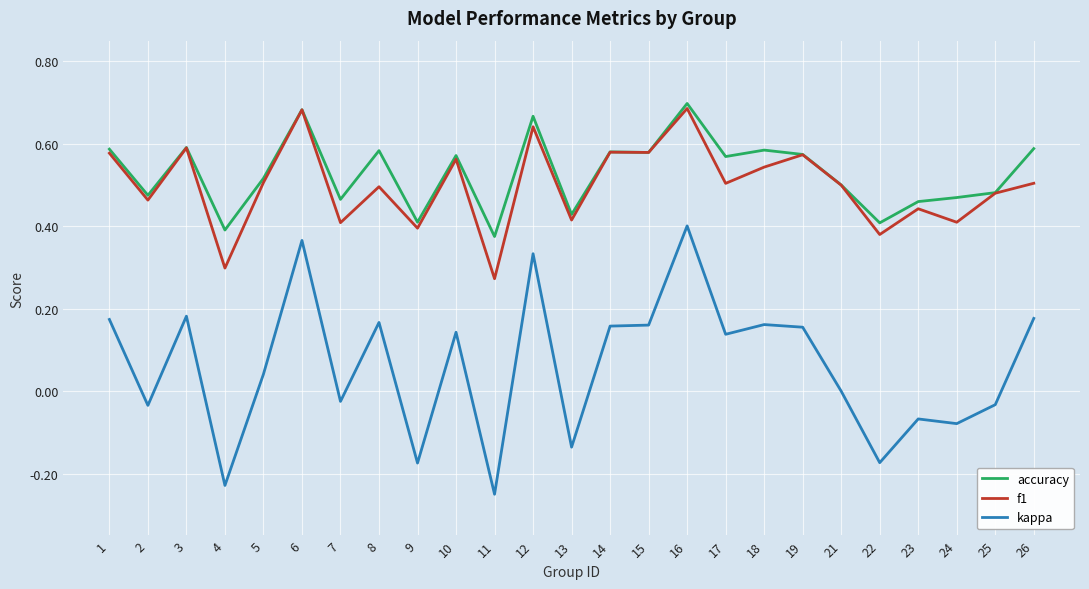

The value of accuracy at 18 is 0.6. True or false?

True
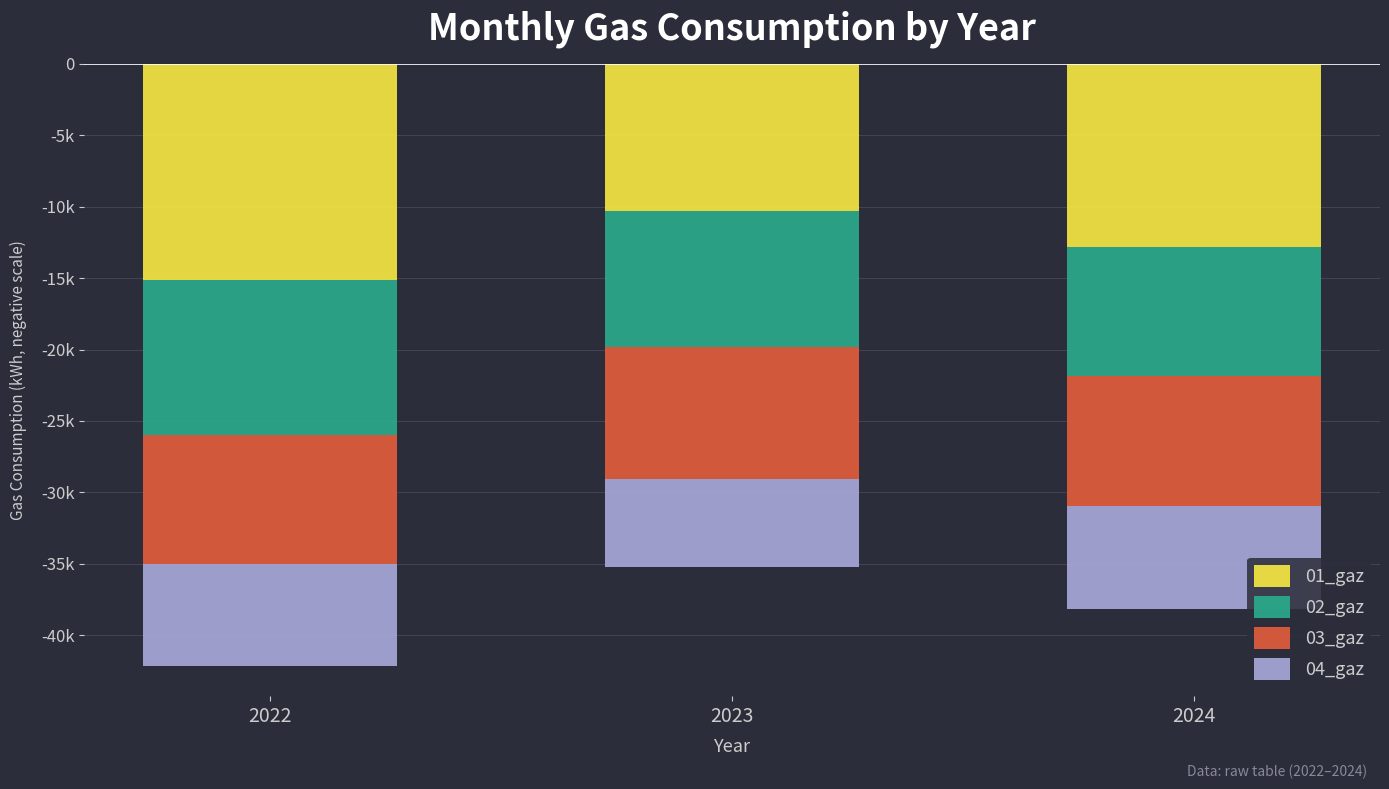

What is the difference between the highest and lowest values at 2023?

4102.7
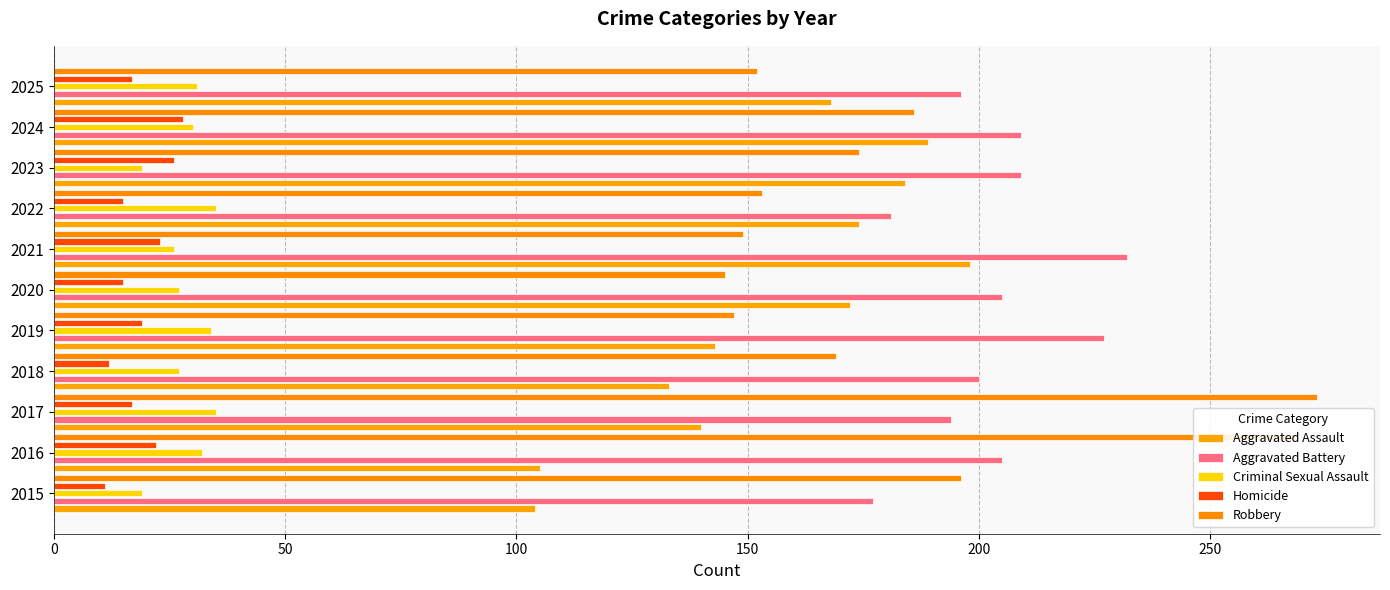

How many categories are shown in the chart?

11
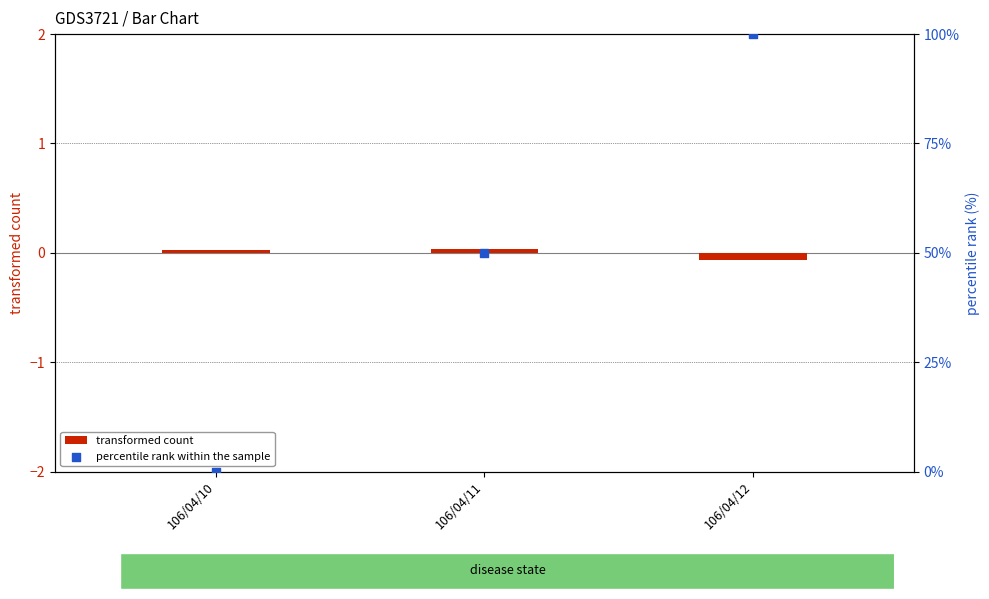

Is the value of percentile rank within the sample at 106/04/12 greater than the value of transformed count at 106/04/12?

Yes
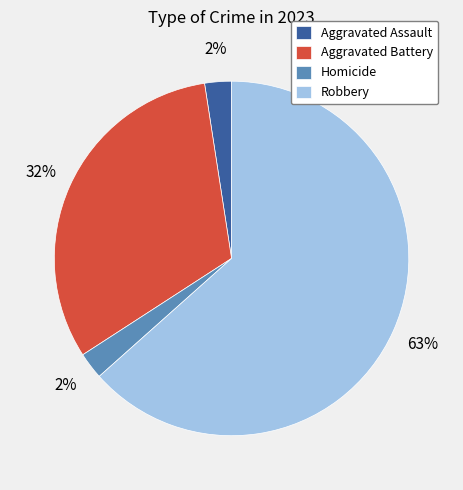

Does any single category account for the majority?

Yes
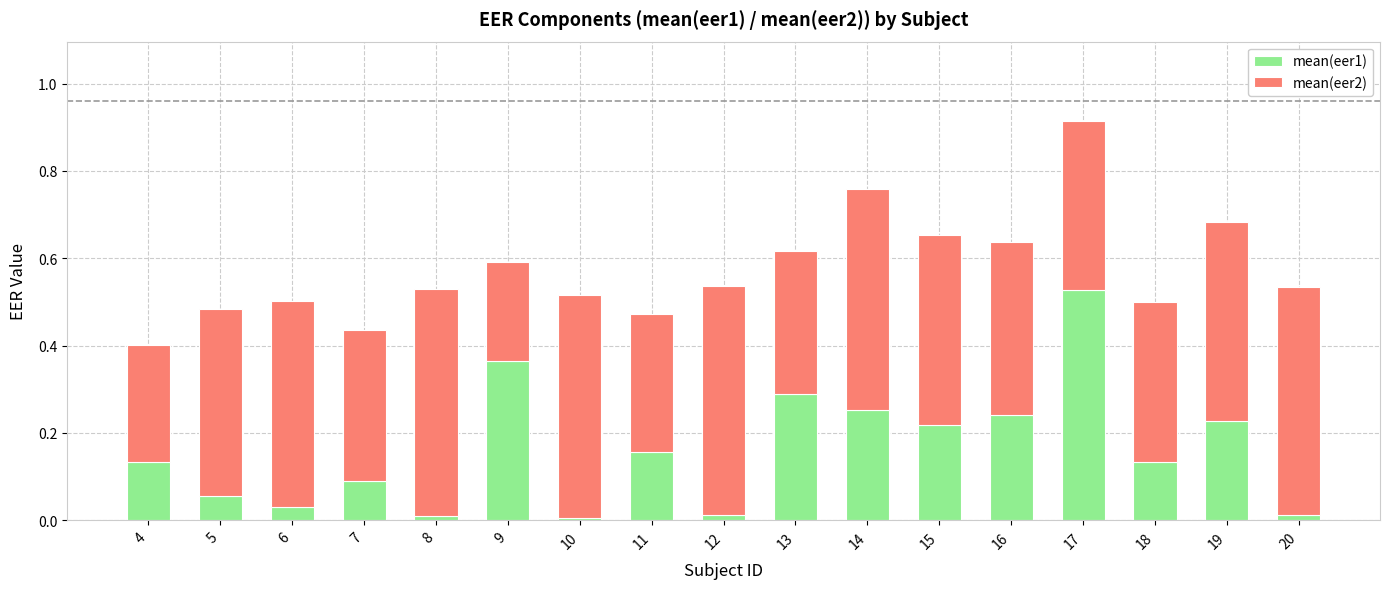

What is the sum of all mean(eer1) values?

2.8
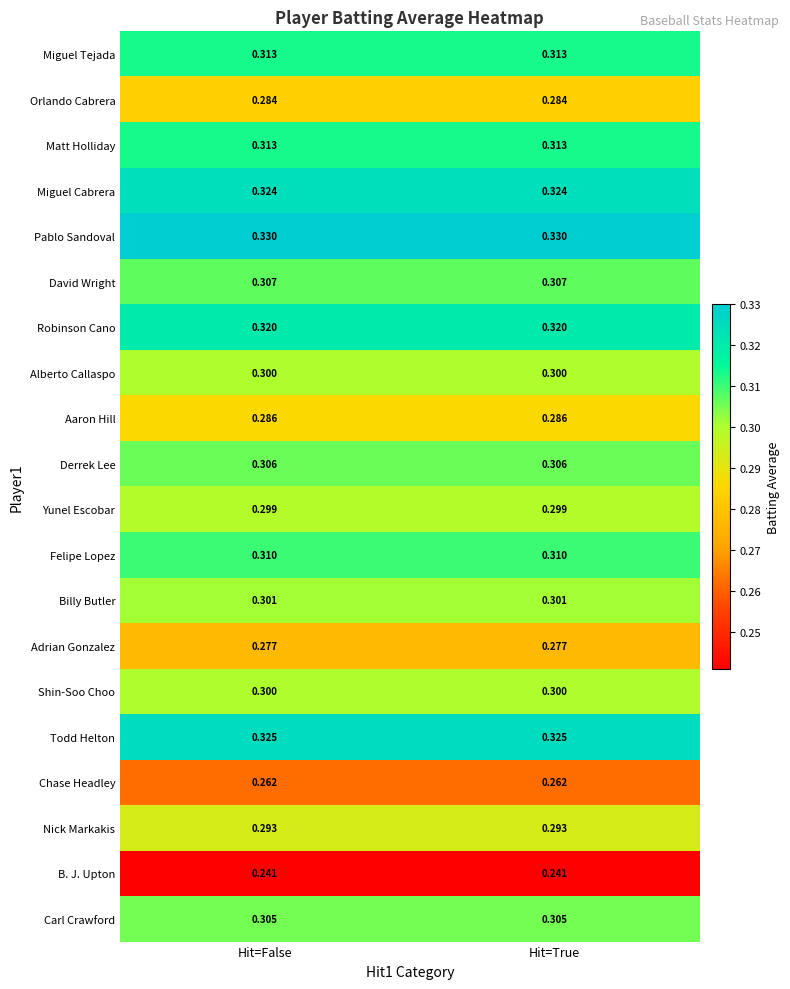

Which series has the largest total across all categories?

Pablo Sandoval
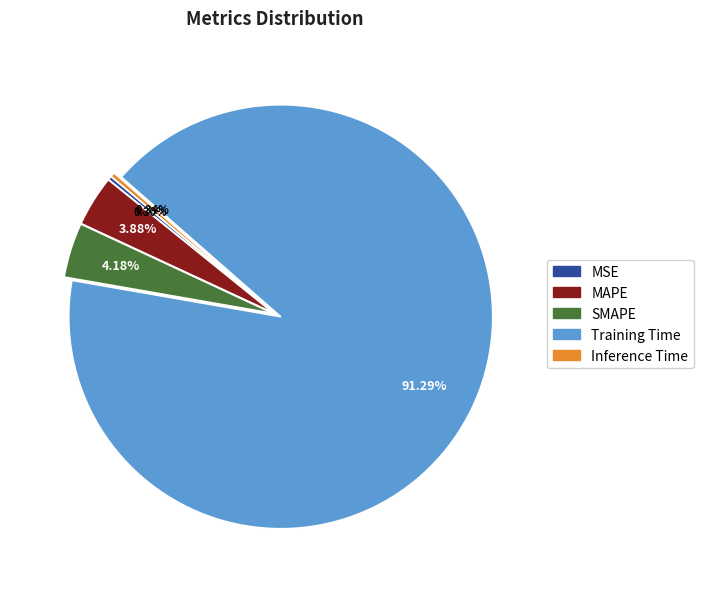

How many slices are in this pie chart?

5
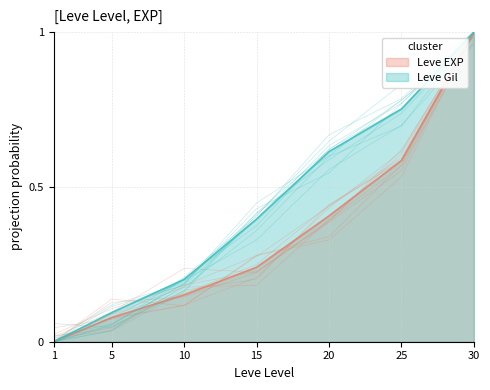

What is the average value of the Leve EXP series?

0.4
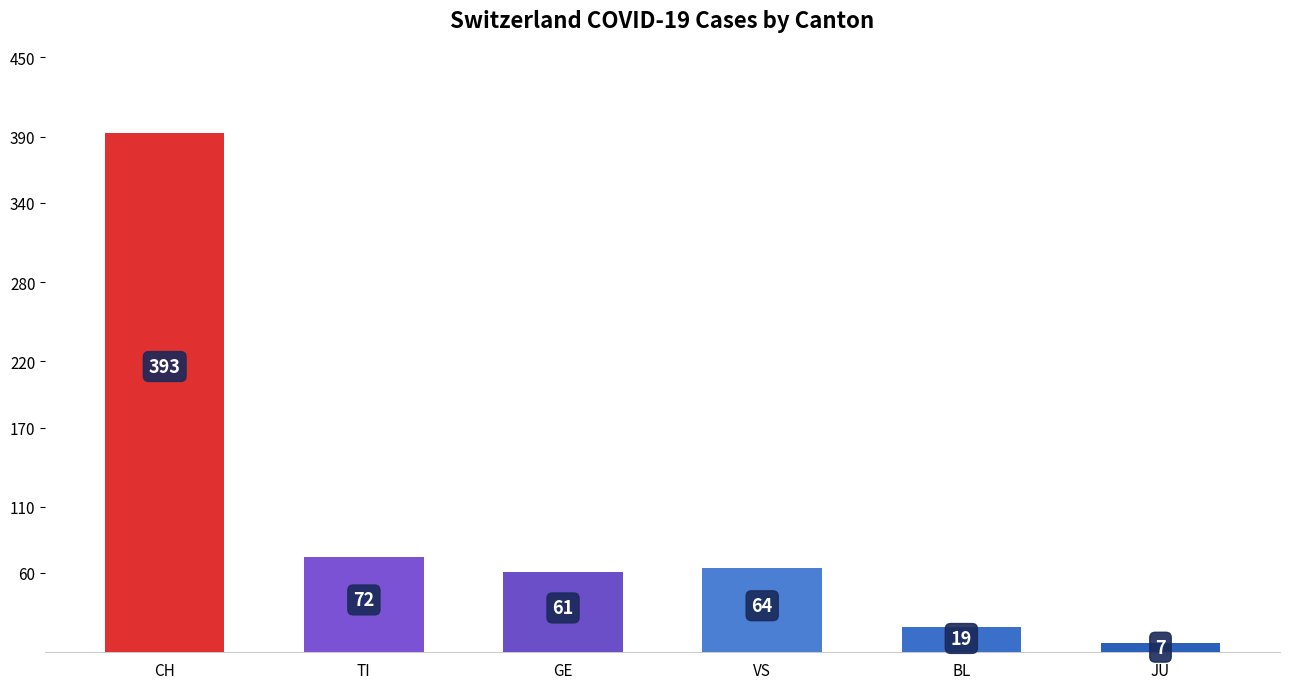

Rank the categories by value from lowest to highest.

JU, BL, GE, VS, TI, CH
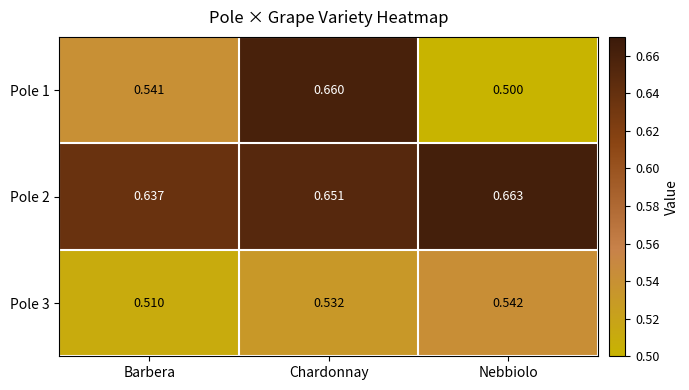

Which series has the widest spread of values?

Pole 1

===

◆ What this task involves ◆
Reproduce all of the records above, swapping every "categories" for "groups" and leaving everything else unchanged. Leave the pictures out.

◆ Problem solution ◆
The value of accuracy at 18 is 0.6. True or false?

True

What is the difference between the highest and lowest values at 2023?

4102.7

How many groups are shown in the chart?

11

Is the value of percentile rank within the sample at 106/04/12 greater than the value of transformed count at 106/04/12?

Yes

Does any single category account for the majority?

Yes

What is the sum of all mean(eer1) values?

2.8

Which series has the largest total across all groups?

Pablo Sandoval

How many slices are in this pie chart?

5

What is the average value of the Leve EXP series?

0.4

Rank the groups by value from lowest to highest.

JU, BL, GE, VS, TI, CH

Which series has the widest spread of values?

Pole 1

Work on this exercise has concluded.